▸ Task item
Could you write out the text of the following entries again, changing "СОҢҒЫ ЖАҢАЛЫҚТАР" to "ЖАҢАЛЫҚТАР ЛЕНТАСЫ" and keeping every other line untouched?

▸ The records
+ + + +

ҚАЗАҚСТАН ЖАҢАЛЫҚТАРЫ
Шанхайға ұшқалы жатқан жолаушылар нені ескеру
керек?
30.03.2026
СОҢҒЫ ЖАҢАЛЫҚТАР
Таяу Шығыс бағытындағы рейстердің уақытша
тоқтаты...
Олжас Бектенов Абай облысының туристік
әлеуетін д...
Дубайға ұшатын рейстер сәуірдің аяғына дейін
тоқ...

+ + + +

▸ Written answer
ҚАЗАҚСТАН ЖАҢАЛЫҚТАРЫ
Шанхайға ұшқалы жатқан жолаушылар нені ескеру
керек?
30.03.2026
ЖАҢАЛЫҚТАР ЛЕНТАСЫ
Таяу Шығыс бағытындағы рейстердің уақытша
тоқтаты...
Олжас Бектенов Абай облысының туристік
әлеуетін д...
Дубайға ұшатын рейстер сәуірдің аяғына дейін
тоқ...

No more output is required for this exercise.